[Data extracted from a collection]
+++
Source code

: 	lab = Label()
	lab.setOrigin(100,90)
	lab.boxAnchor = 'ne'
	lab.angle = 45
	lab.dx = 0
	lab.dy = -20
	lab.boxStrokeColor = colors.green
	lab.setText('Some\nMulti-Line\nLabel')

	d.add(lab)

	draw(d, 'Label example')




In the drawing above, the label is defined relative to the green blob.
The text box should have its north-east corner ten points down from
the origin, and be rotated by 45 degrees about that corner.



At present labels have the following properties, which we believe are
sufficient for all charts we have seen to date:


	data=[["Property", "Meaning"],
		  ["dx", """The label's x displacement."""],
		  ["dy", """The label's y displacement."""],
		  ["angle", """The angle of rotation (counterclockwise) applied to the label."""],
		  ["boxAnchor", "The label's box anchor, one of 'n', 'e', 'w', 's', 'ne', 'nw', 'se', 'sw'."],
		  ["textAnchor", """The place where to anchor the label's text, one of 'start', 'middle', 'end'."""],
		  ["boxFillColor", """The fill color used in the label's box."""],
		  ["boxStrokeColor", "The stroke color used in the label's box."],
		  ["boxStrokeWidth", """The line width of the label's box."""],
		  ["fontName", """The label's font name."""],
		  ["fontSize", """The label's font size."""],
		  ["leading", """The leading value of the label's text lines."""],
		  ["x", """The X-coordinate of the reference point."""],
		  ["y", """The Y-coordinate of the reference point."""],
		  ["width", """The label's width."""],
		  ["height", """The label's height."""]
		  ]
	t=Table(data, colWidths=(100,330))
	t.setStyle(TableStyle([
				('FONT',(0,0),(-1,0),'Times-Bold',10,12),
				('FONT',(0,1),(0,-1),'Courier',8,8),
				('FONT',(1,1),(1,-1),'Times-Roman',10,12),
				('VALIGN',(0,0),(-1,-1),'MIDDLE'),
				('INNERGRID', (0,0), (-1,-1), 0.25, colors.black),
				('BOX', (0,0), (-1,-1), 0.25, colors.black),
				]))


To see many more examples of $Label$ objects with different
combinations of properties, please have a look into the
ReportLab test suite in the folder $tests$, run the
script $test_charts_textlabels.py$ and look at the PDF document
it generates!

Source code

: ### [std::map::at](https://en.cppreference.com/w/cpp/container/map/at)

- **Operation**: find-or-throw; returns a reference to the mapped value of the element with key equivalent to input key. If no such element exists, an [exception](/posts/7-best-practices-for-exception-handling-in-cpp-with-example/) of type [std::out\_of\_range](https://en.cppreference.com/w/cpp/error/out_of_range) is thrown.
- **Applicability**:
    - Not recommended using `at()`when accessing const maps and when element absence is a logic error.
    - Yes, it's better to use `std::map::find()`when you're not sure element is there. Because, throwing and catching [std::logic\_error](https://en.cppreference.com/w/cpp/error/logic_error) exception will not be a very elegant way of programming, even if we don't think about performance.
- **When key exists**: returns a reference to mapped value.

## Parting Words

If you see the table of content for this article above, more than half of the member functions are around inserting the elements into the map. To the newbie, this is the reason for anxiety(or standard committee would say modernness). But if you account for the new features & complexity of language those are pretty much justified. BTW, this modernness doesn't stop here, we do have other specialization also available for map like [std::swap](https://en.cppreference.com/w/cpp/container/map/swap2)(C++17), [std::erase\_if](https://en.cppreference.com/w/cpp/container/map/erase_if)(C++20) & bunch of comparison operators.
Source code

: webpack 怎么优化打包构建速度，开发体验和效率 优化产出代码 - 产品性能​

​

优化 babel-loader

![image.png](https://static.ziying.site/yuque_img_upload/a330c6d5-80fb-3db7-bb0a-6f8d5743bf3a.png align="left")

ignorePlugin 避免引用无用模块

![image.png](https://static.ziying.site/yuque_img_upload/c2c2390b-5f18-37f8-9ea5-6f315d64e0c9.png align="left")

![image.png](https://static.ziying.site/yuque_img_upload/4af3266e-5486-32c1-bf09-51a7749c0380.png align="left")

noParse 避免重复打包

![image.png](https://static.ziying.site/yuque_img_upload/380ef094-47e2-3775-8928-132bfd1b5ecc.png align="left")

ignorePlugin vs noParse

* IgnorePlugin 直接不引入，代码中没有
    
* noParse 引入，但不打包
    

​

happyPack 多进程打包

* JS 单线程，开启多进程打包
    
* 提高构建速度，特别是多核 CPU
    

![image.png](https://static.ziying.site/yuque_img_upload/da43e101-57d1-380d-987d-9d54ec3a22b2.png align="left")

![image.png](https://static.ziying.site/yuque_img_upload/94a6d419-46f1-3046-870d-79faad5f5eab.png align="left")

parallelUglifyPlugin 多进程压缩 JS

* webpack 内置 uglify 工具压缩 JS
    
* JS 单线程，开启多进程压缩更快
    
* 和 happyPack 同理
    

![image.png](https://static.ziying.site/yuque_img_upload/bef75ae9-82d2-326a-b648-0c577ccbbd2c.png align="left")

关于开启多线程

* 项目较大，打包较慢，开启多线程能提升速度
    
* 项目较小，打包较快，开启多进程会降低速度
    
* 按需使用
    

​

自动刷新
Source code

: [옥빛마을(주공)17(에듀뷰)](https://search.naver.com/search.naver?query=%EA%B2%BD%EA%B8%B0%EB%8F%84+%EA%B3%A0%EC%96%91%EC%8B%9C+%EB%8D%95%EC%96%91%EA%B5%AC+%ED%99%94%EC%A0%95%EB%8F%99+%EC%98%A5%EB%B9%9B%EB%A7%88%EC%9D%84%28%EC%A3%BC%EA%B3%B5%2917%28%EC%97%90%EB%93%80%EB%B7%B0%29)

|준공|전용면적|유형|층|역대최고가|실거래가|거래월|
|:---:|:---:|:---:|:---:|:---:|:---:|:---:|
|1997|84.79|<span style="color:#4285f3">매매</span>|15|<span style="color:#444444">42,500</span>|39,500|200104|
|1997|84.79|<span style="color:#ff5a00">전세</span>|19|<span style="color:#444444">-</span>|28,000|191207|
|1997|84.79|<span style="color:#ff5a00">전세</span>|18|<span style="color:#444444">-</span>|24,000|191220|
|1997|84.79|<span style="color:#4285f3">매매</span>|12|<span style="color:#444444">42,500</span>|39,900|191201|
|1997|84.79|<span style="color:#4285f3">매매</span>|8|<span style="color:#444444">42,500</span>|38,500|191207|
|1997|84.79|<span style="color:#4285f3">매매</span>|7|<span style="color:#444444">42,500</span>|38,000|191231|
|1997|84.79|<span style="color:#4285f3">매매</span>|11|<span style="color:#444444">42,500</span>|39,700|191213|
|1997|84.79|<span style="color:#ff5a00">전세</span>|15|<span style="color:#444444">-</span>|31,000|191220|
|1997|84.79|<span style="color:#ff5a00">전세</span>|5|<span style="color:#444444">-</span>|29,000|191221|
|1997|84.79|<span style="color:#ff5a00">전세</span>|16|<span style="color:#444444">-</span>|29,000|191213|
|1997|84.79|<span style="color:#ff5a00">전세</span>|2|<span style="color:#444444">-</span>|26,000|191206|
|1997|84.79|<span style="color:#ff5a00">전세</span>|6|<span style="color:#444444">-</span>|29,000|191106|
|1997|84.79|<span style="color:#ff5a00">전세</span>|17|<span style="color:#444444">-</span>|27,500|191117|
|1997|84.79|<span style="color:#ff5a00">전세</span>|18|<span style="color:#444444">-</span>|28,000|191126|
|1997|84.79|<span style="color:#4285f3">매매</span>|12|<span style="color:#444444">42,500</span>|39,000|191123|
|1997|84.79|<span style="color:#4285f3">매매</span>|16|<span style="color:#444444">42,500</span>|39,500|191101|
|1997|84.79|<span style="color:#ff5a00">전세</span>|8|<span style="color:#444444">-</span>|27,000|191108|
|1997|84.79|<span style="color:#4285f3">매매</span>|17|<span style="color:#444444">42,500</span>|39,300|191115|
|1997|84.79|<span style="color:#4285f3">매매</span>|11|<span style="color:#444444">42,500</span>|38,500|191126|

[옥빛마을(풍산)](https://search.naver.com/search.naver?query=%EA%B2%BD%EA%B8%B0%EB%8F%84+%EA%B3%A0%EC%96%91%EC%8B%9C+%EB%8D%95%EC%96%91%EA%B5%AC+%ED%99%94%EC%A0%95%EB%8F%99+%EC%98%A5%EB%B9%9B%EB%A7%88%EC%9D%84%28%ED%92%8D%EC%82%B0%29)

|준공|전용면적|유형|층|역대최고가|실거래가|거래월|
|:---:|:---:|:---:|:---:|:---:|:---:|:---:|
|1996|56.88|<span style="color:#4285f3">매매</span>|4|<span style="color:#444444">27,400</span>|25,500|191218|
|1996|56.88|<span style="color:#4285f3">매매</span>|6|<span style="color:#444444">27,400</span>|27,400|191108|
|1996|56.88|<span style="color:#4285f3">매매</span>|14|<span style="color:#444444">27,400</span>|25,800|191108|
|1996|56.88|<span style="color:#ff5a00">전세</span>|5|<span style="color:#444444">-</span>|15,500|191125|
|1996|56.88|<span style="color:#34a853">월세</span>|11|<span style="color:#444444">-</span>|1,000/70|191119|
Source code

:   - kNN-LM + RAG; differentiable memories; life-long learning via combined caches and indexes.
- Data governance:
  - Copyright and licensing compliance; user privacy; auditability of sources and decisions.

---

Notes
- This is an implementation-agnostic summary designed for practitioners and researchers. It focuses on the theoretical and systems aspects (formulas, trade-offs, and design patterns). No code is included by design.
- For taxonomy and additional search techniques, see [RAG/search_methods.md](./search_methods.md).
+++
▸ **Exercise directions**: Copy the lines from the start of the records through the line containing "the origin, and", reproducing each one without any change.

▸ **Answer for this exercise**:
Source code

: 	lab = Label()
	lab.setOrigin(100,90)
	lab.boxAnchor = 'ne'
	lab.angle = 45
	lab.dx = 0
	lab.dy = -20
	lab.boxStrokeColor = colors.green
	lab.setText('Some\nMulti-Line\nLabel')

	d.add(lab)

	draw(d, 'Label example')




In the drawing above, the label is defined relative to the green blob.
The text box should have its north-east corner ten points down from
the origin, and be rotated by 45 degrees about that corner.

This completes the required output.